PARIS — Pierre Cardin celebrated his 30th anniversary as owner of Maxim’s — and the release of a coffee-table book showcasing its storied history — with a black-tie dinner at the famed Paris restaurant.

The evening last week felt like a trip back in time, as Lee Radziwill, who is pictured in the book in a vintage photo alongside Fiat magnate Gianni Agnelli, sat at Cardin’s table with her escort, designer Gilles Dufour, and Princess Barbara of Yugoslavia.

This story first appeared in the June 24, 2011 issue of WWD. Subscribe Today.

The Space Age couturier, age 88, likes to call himself the oldest patron of the Art Nouveau landmark, which has hosted everyone from Aristotle Onassis to Andy Warhol. Cardin recalls first dining there with actress Elvira Popescu, for whom he designed costumes for a theater production in the early Fifties.

“I had never eaten caviar. It was as if you had forced me to eat eyes or something!” he said with a laugh. “I thought it was really horrid, though I’ve changed my mind since. Now, I sell it, which just goes to show you.”

Indeed, caviar is one of an estimated 800 licensed products sold under the Maxim’s brand, alongside foie gras, Champagne and chocolate. Cardin has also exported the restaurant’s concept abroad, starting with China, where the first overseas branch opened in Beijing in 1982.

The designer originally took over the famous Rue Royale restaurant to prevent it from falling into foreign hands, though it is now on the block, along with the rest of his business interests. Cardin says times have changed since the heyday of the international jet set.

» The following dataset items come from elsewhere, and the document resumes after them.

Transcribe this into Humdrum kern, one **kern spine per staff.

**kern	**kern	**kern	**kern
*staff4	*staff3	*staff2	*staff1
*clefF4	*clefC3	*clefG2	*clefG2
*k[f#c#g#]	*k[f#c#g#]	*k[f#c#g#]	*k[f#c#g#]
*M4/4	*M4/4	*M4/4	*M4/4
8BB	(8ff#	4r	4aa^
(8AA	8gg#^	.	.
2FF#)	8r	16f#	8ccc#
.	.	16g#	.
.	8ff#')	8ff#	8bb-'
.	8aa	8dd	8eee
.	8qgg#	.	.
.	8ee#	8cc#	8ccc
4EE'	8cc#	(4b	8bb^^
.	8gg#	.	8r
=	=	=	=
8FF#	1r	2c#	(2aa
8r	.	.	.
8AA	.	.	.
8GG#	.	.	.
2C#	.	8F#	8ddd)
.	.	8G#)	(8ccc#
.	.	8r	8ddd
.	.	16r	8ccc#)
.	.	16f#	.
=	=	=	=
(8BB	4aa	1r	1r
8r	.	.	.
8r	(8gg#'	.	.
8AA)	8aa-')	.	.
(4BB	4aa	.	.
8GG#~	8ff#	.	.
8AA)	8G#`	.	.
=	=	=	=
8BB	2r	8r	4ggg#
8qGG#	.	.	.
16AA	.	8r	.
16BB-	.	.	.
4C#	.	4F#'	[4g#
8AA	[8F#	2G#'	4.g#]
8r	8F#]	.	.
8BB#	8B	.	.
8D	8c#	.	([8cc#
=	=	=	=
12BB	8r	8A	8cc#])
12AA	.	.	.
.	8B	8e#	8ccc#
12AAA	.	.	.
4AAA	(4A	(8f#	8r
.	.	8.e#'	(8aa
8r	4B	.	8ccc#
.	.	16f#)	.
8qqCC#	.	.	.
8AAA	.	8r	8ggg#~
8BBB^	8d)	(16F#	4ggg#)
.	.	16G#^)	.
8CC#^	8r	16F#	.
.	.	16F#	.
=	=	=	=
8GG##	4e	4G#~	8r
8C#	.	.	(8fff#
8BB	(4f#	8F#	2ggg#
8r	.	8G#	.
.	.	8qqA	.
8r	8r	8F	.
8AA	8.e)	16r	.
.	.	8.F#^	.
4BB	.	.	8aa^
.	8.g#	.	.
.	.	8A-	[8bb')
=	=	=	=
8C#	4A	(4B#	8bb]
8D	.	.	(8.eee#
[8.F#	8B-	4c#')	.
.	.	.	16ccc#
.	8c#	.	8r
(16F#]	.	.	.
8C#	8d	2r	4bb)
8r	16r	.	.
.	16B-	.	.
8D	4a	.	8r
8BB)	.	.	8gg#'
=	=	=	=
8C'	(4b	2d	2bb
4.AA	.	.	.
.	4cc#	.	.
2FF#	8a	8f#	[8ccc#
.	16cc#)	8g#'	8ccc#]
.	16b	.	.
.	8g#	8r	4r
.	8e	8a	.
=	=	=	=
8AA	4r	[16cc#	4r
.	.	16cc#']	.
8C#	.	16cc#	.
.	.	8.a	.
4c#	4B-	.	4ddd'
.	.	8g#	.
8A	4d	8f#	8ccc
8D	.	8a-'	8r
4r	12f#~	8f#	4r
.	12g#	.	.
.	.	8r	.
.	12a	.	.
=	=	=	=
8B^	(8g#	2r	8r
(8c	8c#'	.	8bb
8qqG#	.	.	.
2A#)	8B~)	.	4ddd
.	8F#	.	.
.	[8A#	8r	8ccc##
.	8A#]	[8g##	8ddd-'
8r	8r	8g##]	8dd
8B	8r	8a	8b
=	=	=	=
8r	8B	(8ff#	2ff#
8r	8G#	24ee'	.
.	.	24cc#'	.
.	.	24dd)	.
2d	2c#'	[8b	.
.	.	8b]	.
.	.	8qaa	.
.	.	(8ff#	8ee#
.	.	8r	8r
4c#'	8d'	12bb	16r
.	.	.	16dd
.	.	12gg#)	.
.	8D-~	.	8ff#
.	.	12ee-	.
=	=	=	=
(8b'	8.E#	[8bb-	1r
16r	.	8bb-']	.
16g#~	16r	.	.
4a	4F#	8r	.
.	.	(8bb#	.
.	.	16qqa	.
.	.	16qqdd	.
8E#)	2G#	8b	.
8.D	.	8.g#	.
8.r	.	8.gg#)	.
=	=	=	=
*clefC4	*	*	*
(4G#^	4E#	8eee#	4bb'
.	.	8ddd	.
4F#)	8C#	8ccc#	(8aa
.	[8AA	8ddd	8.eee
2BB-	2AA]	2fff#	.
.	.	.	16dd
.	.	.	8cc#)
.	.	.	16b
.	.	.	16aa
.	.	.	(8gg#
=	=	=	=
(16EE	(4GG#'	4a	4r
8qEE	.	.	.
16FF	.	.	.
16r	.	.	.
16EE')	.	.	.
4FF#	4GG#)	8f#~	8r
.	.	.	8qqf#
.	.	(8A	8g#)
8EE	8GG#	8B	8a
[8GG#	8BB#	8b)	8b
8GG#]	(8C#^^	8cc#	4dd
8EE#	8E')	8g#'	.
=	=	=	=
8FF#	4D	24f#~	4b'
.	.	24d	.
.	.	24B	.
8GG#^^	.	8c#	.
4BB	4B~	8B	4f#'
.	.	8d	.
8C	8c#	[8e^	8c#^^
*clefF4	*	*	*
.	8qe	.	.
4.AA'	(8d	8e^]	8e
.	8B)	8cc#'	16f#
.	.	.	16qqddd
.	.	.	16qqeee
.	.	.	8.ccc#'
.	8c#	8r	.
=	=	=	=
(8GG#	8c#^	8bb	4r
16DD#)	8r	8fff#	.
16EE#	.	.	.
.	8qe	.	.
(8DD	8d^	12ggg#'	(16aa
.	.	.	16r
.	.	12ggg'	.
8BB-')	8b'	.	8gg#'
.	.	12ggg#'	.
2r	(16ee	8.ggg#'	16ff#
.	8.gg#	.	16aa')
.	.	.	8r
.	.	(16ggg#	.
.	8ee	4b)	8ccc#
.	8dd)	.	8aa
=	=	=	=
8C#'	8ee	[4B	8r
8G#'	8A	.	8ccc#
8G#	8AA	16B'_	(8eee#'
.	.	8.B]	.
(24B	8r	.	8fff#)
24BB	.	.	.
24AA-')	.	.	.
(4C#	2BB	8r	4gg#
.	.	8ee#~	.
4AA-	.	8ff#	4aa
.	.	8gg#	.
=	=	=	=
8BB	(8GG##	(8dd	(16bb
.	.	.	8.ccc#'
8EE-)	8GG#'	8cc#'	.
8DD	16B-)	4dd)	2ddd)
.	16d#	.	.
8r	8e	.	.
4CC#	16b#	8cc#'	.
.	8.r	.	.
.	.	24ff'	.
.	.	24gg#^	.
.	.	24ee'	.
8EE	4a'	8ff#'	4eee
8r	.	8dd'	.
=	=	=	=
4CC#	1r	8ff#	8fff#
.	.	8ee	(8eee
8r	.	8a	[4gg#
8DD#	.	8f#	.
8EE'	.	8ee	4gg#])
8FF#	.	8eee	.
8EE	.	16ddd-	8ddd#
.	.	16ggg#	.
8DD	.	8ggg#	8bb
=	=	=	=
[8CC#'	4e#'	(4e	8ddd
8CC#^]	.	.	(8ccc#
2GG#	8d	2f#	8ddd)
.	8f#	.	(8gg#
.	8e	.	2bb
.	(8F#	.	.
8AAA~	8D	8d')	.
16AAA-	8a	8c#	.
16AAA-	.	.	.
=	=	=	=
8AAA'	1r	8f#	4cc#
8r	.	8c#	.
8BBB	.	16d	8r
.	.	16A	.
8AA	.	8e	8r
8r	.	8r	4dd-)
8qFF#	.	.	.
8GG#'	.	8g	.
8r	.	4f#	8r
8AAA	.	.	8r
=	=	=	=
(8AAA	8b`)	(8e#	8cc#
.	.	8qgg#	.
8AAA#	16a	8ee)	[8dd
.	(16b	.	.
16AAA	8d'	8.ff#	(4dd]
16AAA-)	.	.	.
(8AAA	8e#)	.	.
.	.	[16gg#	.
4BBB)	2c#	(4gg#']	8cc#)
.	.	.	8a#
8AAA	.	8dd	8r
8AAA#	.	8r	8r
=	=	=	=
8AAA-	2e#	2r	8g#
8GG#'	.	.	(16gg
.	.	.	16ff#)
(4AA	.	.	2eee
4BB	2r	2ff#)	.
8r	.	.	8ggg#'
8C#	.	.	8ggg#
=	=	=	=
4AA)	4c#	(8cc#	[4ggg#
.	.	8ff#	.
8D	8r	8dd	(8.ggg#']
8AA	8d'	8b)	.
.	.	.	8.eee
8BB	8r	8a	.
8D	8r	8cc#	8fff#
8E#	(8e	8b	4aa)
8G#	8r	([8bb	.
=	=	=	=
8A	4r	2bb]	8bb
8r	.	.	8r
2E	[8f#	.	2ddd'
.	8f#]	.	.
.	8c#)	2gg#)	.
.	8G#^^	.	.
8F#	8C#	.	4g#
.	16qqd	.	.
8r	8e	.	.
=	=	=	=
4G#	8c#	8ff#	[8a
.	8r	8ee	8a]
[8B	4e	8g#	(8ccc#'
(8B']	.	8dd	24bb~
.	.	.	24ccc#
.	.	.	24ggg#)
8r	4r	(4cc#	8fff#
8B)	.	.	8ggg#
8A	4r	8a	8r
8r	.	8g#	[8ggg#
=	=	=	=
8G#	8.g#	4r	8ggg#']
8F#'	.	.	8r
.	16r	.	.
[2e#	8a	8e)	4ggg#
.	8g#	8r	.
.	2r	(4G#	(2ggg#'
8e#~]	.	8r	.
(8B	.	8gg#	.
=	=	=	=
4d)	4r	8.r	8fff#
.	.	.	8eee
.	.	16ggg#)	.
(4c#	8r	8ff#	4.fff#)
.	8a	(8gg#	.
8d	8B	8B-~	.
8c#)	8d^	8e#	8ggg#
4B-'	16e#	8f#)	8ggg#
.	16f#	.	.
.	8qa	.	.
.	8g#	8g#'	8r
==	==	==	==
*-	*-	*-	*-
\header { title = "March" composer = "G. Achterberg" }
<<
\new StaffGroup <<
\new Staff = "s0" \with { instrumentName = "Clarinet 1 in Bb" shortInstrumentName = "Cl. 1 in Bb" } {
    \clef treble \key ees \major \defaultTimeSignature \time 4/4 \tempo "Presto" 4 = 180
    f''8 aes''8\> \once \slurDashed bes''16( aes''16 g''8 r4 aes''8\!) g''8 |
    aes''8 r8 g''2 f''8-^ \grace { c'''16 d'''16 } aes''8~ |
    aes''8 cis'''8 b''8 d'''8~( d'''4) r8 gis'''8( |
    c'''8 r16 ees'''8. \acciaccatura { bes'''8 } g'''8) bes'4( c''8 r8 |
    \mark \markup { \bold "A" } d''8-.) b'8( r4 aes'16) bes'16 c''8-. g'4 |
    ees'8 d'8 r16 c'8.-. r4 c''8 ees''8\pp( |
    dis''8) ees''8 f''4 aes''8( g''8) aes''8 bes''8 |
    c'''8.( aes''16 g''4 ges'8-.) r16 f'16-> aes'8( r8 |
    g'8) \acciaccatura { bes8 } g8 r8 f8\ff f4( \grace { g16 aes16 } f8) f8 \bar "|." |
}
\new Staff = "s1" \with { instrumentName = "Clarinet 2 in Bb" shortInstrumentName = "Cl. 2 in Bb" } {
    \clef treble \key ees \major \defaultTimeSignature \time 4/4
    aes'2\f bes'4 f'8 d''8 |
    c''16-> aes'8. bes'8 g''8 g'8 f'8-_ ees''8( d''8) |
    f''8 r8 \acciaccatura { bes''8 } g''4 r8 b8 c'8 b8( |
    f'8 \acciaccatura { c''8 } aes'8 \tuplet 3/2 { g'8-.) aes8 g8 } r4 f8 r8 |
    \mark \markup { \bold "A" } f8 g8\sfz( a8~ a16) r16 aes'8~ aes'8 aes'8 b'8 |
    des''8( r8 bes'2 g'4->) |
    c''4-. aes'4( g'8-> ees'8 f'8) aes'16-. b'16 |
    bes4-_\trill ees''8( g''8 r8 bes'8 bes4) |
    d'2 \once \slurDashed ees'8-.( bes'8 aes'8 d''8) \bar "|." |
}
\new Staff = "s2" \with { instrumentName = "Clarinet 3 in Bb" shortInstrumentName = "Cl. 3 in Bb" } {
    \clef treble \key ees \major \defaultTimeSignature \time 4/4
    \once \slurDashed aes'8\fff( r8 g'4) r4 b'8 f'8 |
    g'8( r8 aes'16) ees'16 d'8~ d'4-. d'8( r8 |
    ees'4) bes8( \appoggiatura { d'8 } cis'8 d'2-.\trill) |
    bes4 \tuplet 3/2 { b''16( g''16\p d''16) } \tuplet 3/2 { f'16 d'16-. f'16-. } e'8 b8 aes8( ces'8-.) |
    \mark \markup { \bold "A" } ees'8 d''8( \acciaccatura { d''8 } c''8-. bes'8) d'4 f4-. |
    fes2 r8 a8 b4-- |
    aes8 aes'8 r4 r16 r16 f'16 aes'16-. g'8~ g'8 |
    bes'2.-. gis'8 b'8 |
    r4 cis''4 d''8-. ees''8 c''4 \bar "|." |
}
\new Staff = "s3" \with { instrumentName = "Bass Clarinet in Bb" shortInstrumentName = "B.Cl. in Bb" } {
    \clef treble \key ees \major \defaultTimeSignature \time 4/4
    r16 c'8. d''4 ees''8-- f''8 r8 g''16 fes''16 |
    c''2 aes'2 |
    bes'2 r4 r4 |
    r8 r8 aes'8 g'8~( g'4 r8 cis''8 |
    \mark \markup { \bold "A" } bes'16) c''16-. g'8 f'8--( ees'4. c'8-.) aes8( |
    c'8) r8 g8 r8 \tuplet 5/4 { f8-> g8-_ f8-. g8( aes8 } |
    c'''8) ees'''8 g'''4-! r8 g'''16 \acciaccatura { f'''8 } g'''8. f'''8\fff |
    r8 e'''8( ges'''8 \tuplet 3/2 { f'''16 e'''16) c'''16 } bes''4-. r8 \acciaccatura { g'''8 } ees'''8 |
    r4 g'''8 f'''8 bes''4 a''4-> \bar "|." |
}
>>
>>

“The whole world went to Maxim’s: all the kings, Edward VII, the Russian czars. But that was then. It was a privilege, in reality. Ordinary people were full of admiration for these people. Nowadays, they really don’t care,” he said. “Things have evolved. For good or for bad is not for me to say.”

The changing faces of Maxim’s patrons are recorded in the lavishly illustrated book, “Maxim’s: Mirror of Parisian Life,” which was written by Cardin’s longtime collaborator, Jean-Pascal Hesse, and is to be published by Assouline on June 30.

“Everyone knows Maxim’s. It’s like the Eiffel Tower,” said Hesse, a historian who combed through the restaurant’s archives.

The tome features stills from films like “Gigi” and the more recent Stephen Frears-directed “Chéri,” in addition to vintage documents and photographs of celebrities ranging from Maria Callas to Barbra Streisand.

“It was a place where people used to come for an atmosphere, an ambience. You didn’t come to Maxim’s for the food. The former owner put it rather nicely when he said that at Maxim’s, the stars were in the dining room, not on your plate,” said Hesse, referring to the Michelin star ratings prized by France’s top restaurateurs.

Though in recent years it has attracted mainly well-heeled tourists, the venue also became popular with the fashion crowd for club nights, including the now-defunct monthly Club Sandwich parties, which will be replaced in the fall by a new concept called Polka Dot. In fact, after her runway debut for Mugler last March, Lady Gaga headed straight there to celebrate.

Cardin said that, in light of his age, he would like to hand over his empire to new owners soon, and spinning off Maxim’s is out of the question. His minimum asking price remains one billion euros, or $1.4 billion at current exchange, despite criticism that this is too steep for a business consisting mainly of licenses.

“I field offers every single day,” he noted. “Let’s do the math briefly. There are some 100 clothing products for men, women and children. There are roughly 100 countries. On average, I’m asking for one million euros [$1.4 million] per product and per country. That’s 10 billion euros. Wouldn’t you give one million euros to own the license for Pierre Cardin suits, for example? It’s nothing.”

Currently he is leaning in favor of a plan by British-based investors to list the company on the stock exchange and keep him on as chief executive officer. But the famously mercurial designer could still change his mind.

“A decision is fairly imminent. I want to do it this year,” he insisted. “I am almost 89, you know. I might be alert for another two, three years, but after that, I’ll be a little bit senile.”